Splendori dell’arpa romana
Un’originale linea di ricerca e di prassi musicale diventa il progetto esecutivo Harpa Romana
25 novembre 2025 • 3 minuti di lettura
Firenze, Cenacolo di Andrea del Sarto
Harpa Romana
23/11/2025 - 23/11/2025Scriviamo di questo concerto per il piacere musicale che ci ha riservato, ma anche perché illustra esemplarmente i problemi, le questioni, le sfide ma anche i risultati che caratterizzano tanti progetti nel mondo della musica antica. Si tratta di trovare la strada fra quello che si sa, dalle fonti musicali manoscritte e a stampa e dalla trattatistica (soprattutto Giovanni Battista Doni), e quello che non si sa, ma si può reinventare, in una sorta di identificazione mimetica con i musicisti di allora, con ciò che si presume sapessero fare gli eccellenti e assai noti arpisti, liutisti e compositori evocati in questo concerto: Orazio Michi detto “dell’Arpa”, Girolamo Frescobaldi che entra in gioco per una sua deliziosa toccata “per spinettina sola o per liuto” - in base al noto principio dell’interscambiabilità fra strumenti a corde pizzicate “perfetti” cioè capaci di armonie piene – e poi Andrea Falconieri, Luigi e Giancarlo Rossi, figure centrali di una famiglia di arpisti noti in tutta italia, Lelio Colista, Stefano Landi, Marco Marazzoli, più alcuni pezzi non attribuiti.

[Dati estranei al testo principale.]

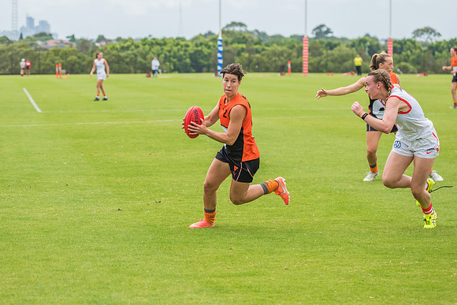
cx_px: 212
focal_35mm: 165
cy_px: 147
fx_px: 2101
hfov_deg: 12.4
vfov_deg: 8.3
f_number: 7.1
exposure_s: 1/1600
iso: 800
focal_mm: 150
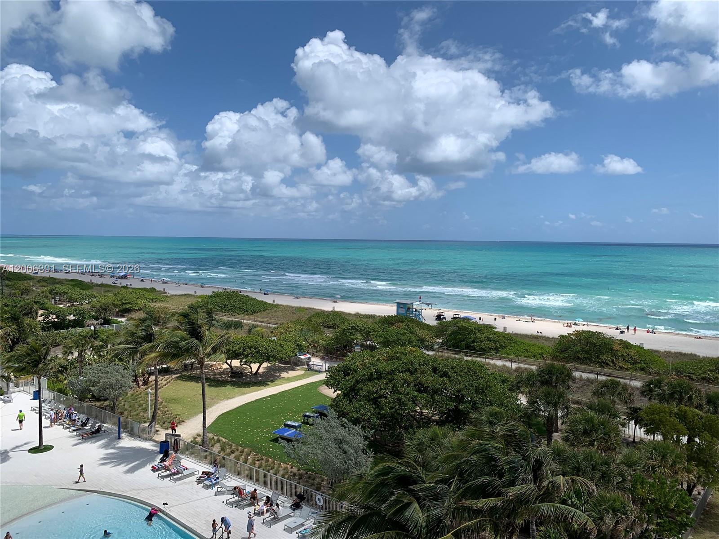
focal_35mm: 26
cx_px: 360
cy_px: 270
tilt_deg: -3.0
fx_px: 540
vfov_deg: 53.1
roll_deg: +0.0
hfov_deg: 67.3
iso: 25
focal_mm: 4.25
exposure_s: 1/4098
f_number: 1.8
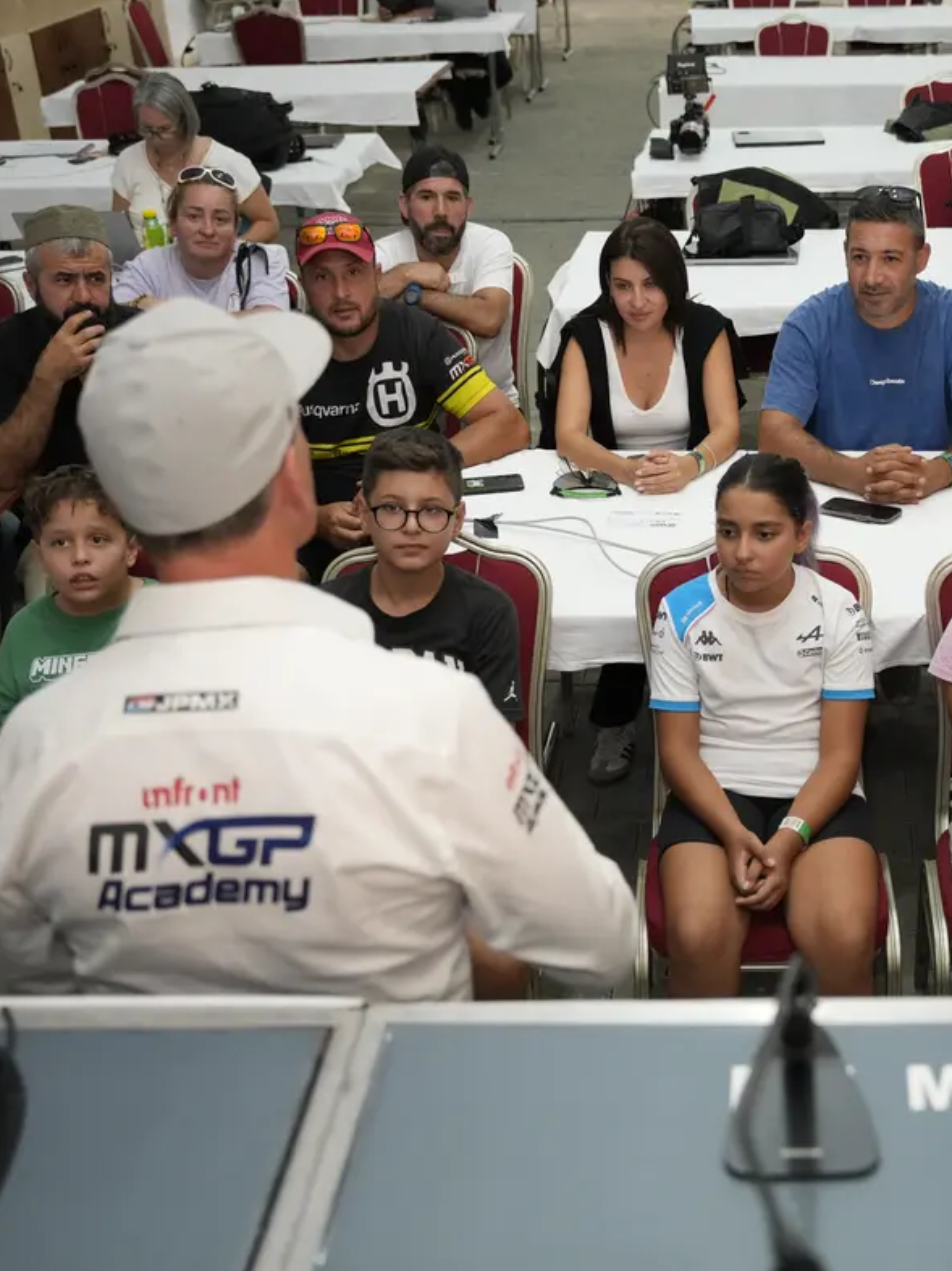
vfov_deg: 37.5
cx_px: 776
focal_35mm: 51
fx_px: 1872
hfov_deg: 27.9
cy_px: 638
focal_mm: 34.7
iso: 3200
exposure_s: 1/500
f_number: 2.8
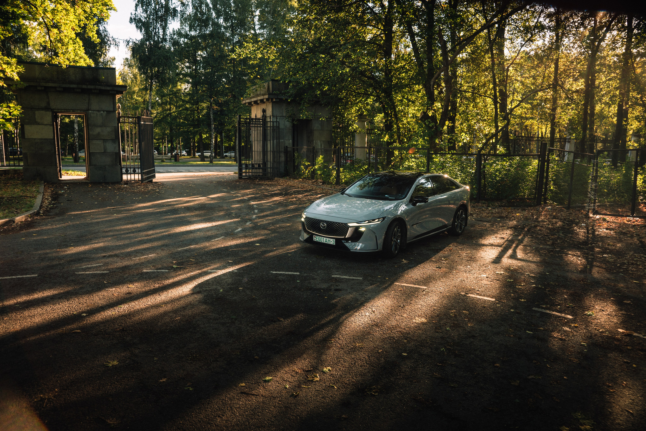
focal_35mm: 25
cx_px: 323
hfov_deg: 72.6
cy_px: 216
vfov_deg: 52.2
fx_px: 440
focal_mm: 24
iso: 100
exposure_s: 1/25
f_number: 6.3
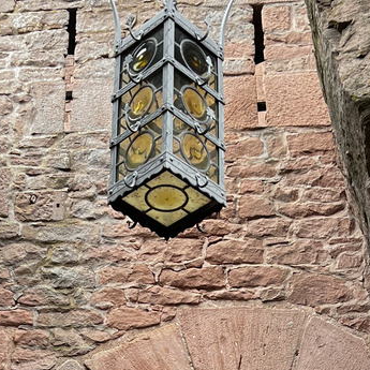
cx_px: 192
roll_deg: -0.3
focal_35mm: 80
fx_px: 967
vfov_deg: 21.0
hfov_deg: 21.7
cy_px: 360
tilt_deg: +27.4
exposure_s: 1/121
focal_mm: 5.7
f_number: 1.5
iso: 64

In questo caso si tratta dello strumento barocco noto come “arpa doppia”, quella nota anche dall’Orfeo monteverdiano.
Si sa che i continuisti italiani sapevano lavorare di improvvisazione e fantasia su una linea di basso generalmente non numerata, scritta sotto il canto quando il canto c’era (è così anche per molte partiture d’opera dell’epoca), e dunque i musicisti che praticano il repertorio del Seicento italiano sono abituati di necessità a integrare quello che non c’è, realizzando le armonie e evidenziando caratteri, profili ritmici, variazioni. Ma in questo caso ci aiuta anche la ricostruzione di un ambiente, a partire cronologicamente dalla Roma di Urbano VIII, e anche dei papi successivi. Giacché soprattutto a Roma all’arpa si tributava un vero culto, per le sue qualità di pienezza appagante, più volte sottolineata dai trattatisti e dalle cronache degli spettacoli, dei concerti e delle feste (pensiamo alla celebre naumachia di Piazza Navona allagata per l’occasione, in cui proprio un arpista era alla prua della nave), e anche perché, a livello mitico e simbolico, era la controparte moderna della lira di Orfeo. Ma forse anche del salterio dei salmi, e questo spiegherebbe perché in ambito romano troviamo curiosamente l’arpa associata a momenti di vita religiosa anche privata, e a pratiche devozionali come le Quarant’Ore. Tutto questo e molto altro abbiamo saputo nella conversazione introduttiva premessa al concerto vero e proprio in cui Riccardo Pisani, tenore, e il trio di arpe doppie La Smisuranza, Chiara Granata, Marta Graziolino e Elena Spotti, hanno eseguito una sequenza di brani degli autori citati.
Come sempre la riscoperta di una porzione ignorata del nostro Seicento colpisce per l’oscillazione fra brani diversi per carattere e struttura. Pezzi “facili” ma con ben risolte ambizioni d’eleganza, come la canzonetta del tipo metrico alla Chiabrera sul tipo delle “Nuove Musiche” di Caccini, qui, ad esempio, la deliziosa “Più non armi la mia lira” di Orazio Michi, in cui un amante si dichiara stufo del “mostro di beltà” che continua a strapazzarlo, o la sbarazzina “E pur volsi innamorarmi” di Marco Marazzoli; e pezzi e testi che riflettono altre condizioni di spirito della Roma gaudente, sì, ma controriformistica e necessitante di compunzione religiosa, come “Infelice mia vita” sempre di Orazio Michi” e “O che sempre mi scordi del nulla ch’io sono”, sempre di Marazzoli. Come noto, questo primo e medio Seicento italiano colpisce anche per le forme in evoluzione verso strutture non ancora definite, con una grande libertà di trattamento di ariosi che non sono ancora arie e declamati più rapidi e accentati che non sono ancora recitativi, come avverrà poi con la successione di recitativi e arie della cantata da camera. Anche nei pezzi strumentali si trovava la stessa alternanza, fra la linearità della canzona come il pezzo anonimo che apriva il concerto e pezzi sui consueti bassi di danza, e le fantasiose e virtuosistiche toccate, come quella di Frescobaldi. Esecuzioni molto belle, con la grintosa pienezza delle tre arpe doppie e la suadente valorizzazione dei testi del canto. Ottimo successo.